(Beginning of Input data)

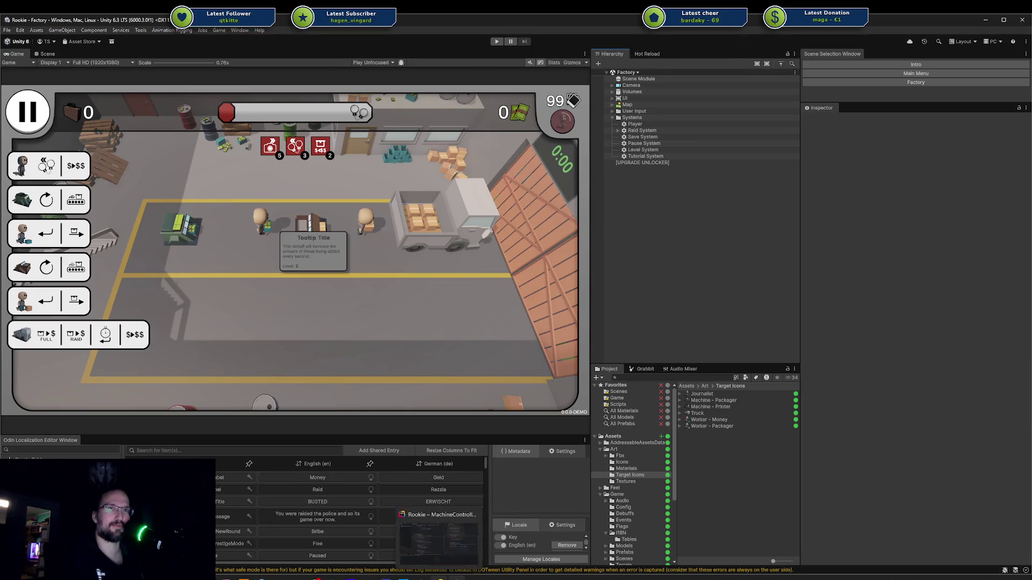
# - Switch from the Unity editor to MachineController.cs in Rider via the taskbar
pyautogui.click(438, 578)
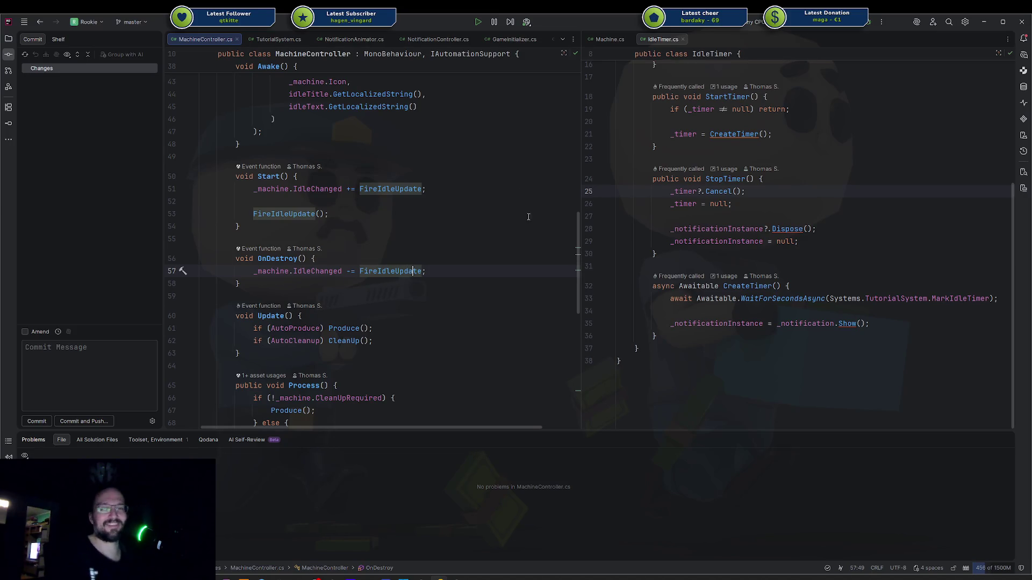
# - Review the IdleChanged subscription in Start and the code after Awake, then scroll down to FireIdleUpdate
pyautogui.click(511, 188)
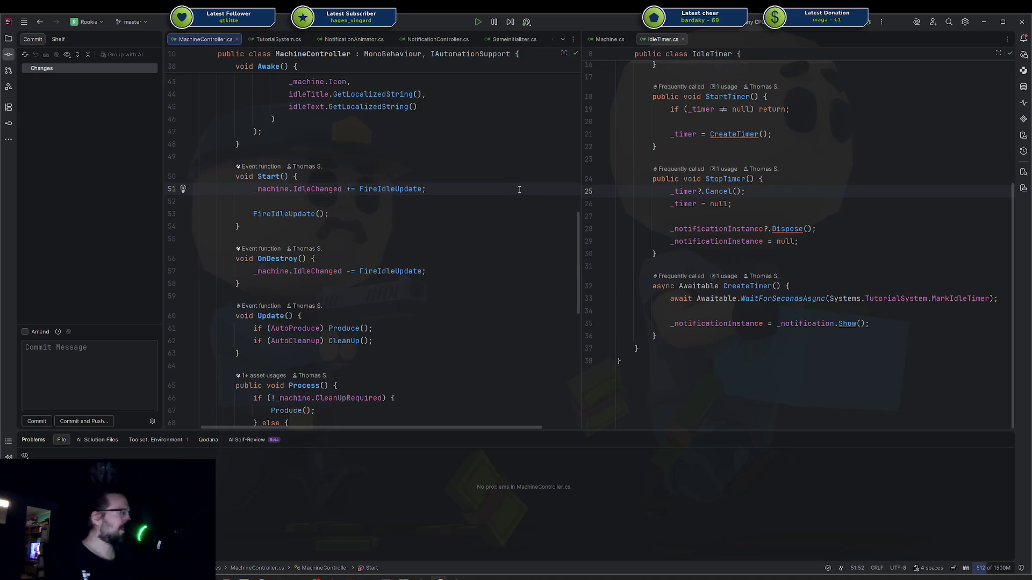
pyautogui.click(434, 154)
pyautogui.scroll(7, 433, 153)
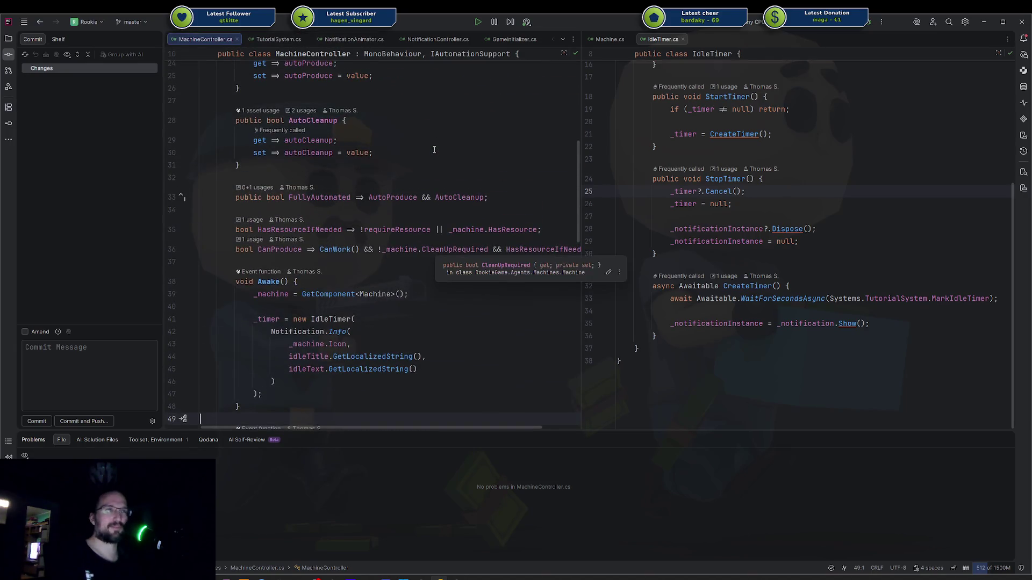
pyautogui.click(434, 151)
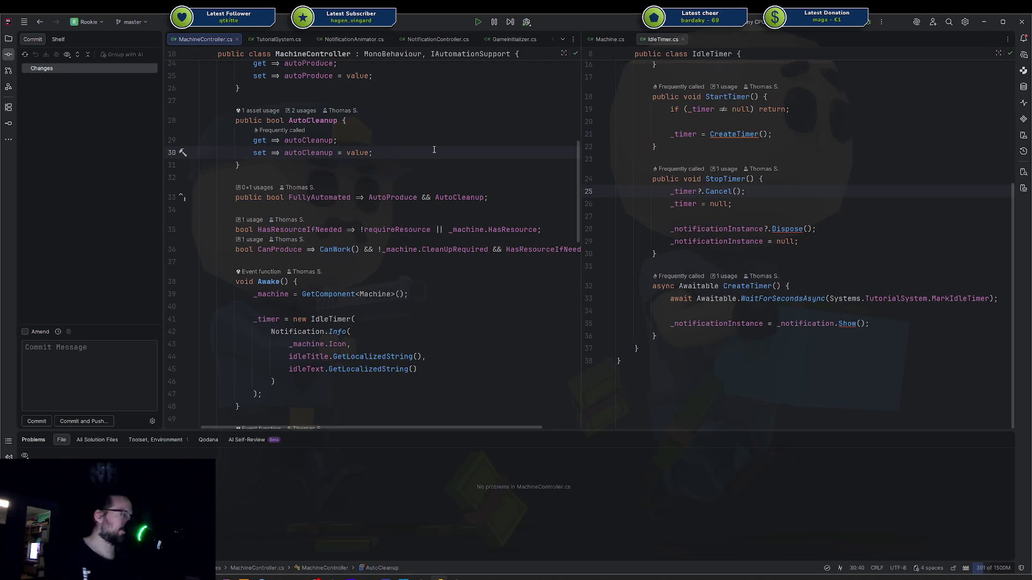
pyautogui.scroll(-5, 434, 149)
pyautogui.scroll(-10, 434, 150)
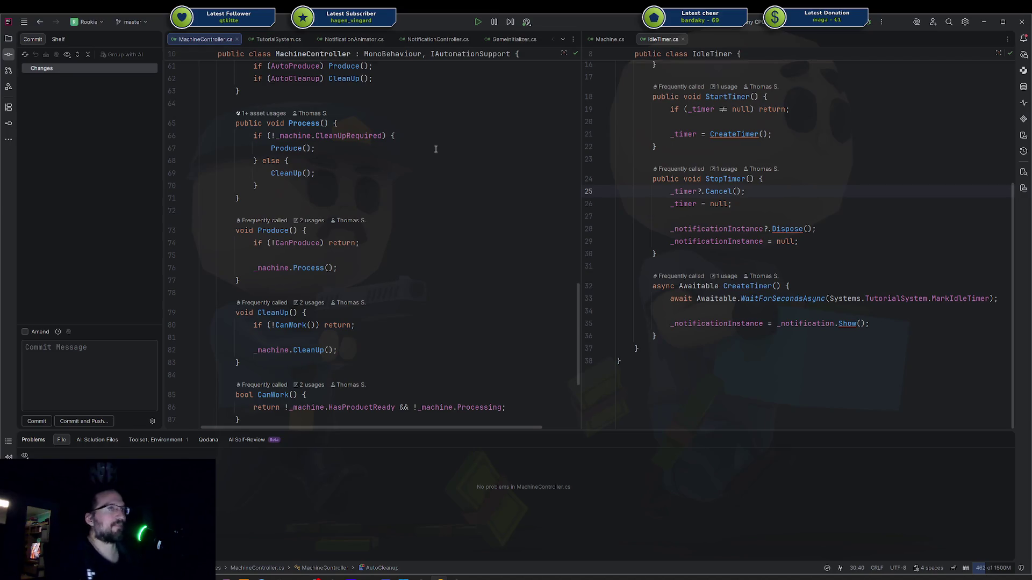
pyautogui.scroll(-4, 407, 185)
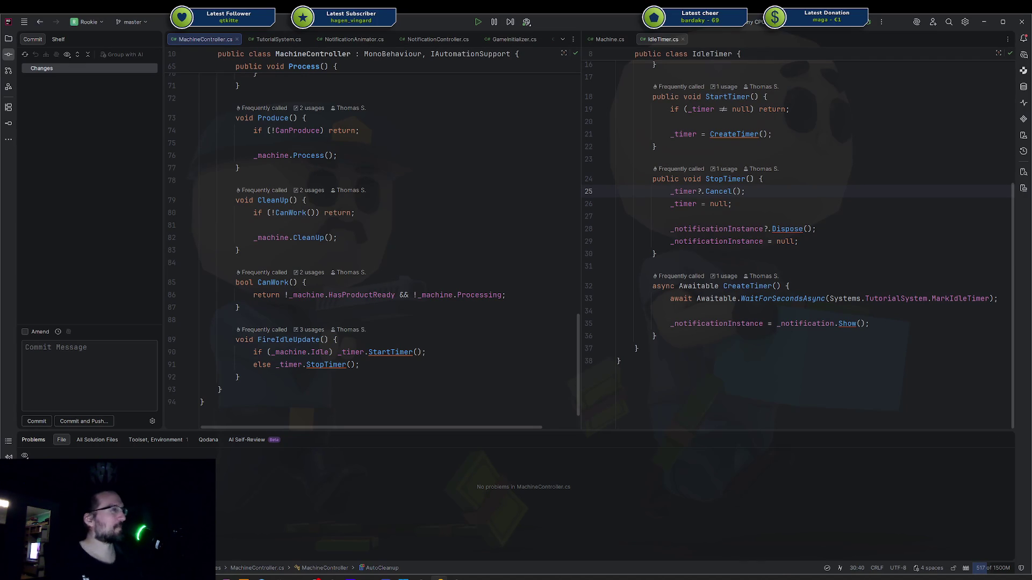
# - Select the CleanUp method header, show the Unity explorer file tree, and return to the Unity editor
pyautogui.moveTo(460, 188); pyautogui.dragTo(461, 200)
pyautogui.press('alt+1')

(End of Input data)
(Beginning of Input data)

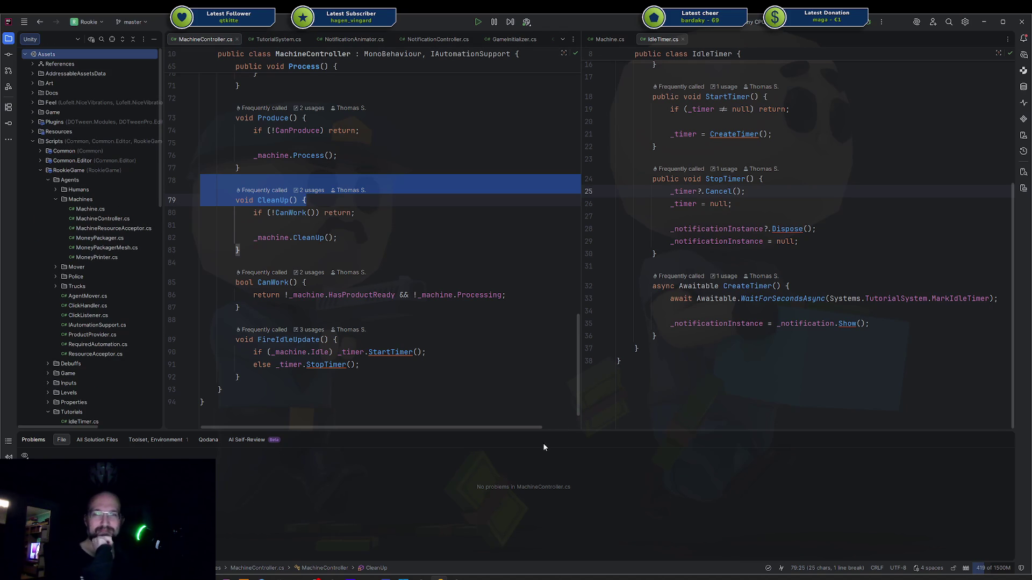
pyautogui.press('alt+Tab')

(End of Input data)

◆ **About this task**
Look over the material above and report each line holding "press".

◆ **Exercise output**
pyautogui.press('alt+1')
pyautogui.press('alt+Tab')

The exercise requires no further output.